-- EXERCISE DATA --

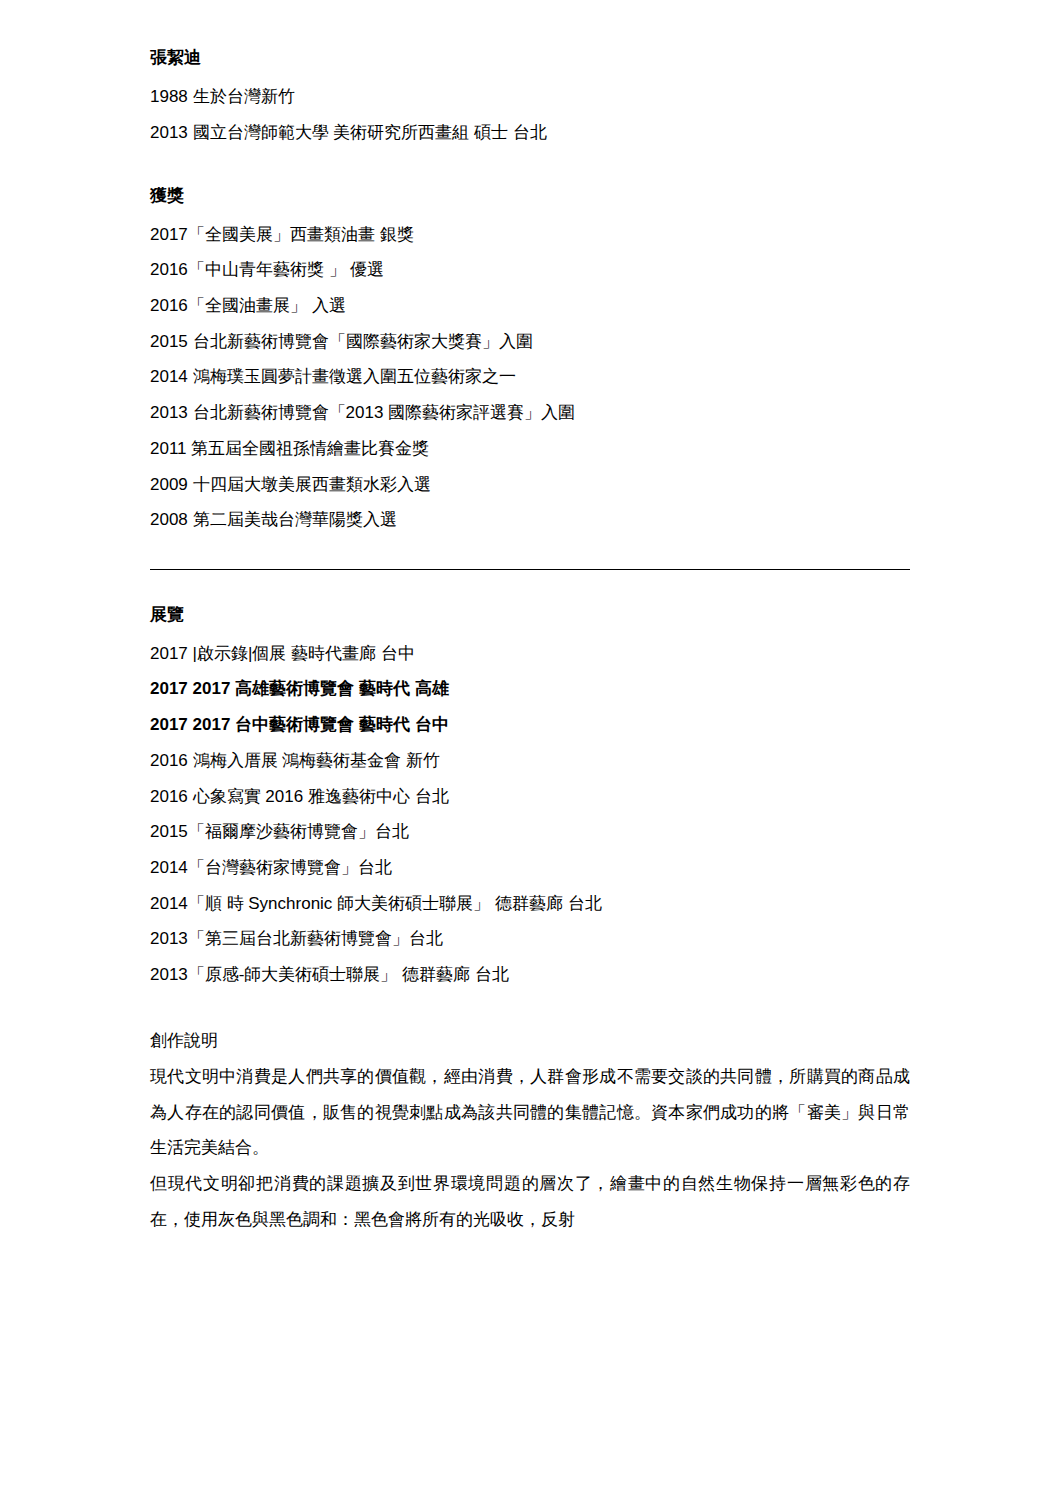張絜迪
1988 生於台灣新竹
2013 國立台灣師範大學 美術研究所西畫組 碩士 台北
獲獎
2017「全國美展」西畫類油畫 銀獎
2016「中山青年藝術獎 」 優選
2016「全國油畫展」 入選
2015 台北新藝術博覽會「國際藝術家大獎賽」入圍
2014 鴻梅璞玉圓夢計畫徵選入圍五位藝術家之一
2013 台北新藝術博覽會「2013 國際藝術家評選賽」入圍
2011 第五屆全國祖孫情繪畫比賽金獎
2009 十四屆大墩美展西畫類水彩入選
2008 第二屆美哉台灣華陽獎入選
展覽
2017 |啟示錄|個展 藝時代畫廊 台中
2017 2017 高雄藝術博覽會 藝時代 高雄
2017 2017 台中藝術博覽會 藝時代 台中
2016 鴻梅入厝展 鴻梅藝術基金會 新竹
2016 心象寫實 2016 雅逸藝術中心 台北
2015「福爾摩沙藝術博覽會」台北
2014「台灣藝術家博覽會」台北
2014「順 時 Synchronic 師大美術碩士聯展」 德群藝廊 台北
2013「第三屆台北新藝術博覽會」台北
2013「原感-師大美術碩士聯展」 德群藝廊 台北
創作說明
現代文明中消費是人們共享的價值觀，經由消費，人群會形成不需要交談的共同體，所購買的商品成為人存在的認同價值，販售的視覺刺點成為該共同體的集體記憶。資本家們成功的將「審美」與日常生活完美結合。
但現代文明卻把消費的課題擴及到世界環境問題的層次了，繪畫中的自然生物保持一層無彩色的存在，使用灰色與黑色調和：黑色會將所有的光吸收，反射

-- PROBLEM STATEMENT --
Would you reproduce the lines above, from the very first through the line containing "2014「台灣藝術家博覽會」台北", exactly and without the pictures?

-- EXERCISE RESPONSE --
張絜迪
1988 生於台灣新竹
2013 國立台灣師範大學 美術研究所西畫組 碩士 台北
獲獎
2017「全國美展」西畫類油畫 銀獎
2016「中山青年藝術獎 」 優選
2016「全國油畫展」 入選
2015 台北新藝術博覽會「國際藝術家大獎賽」入圍
2014 鴻梅璞玉圓夢計畫徵選入圍五位藝術家之一
2013 台北新藝術博覽會「2013 國際藝術家評選賽」入圍
2011 第五屆全國祖孫情繪畫比賽金獎
2009 十四屆大墩美展西畫類水彩入選
2008 第二屆美哉台灣華陽獎入選
展覽
2017 |啟示錄|個展 藝時代畫廊 台中
2017 2017 高雄藝術博覽會 藝時代 高雄
2017 2017 台中藝術博覽會 藝時代 台中
2016 鴻梅入厝展 鴻梅藝術基金會 新竹
2016 心象寫實 2016 雅逸藝術中心 台北
2015「福爾摩沙藝術博覽會」台北
2014「台灣藝術家博覽會」台北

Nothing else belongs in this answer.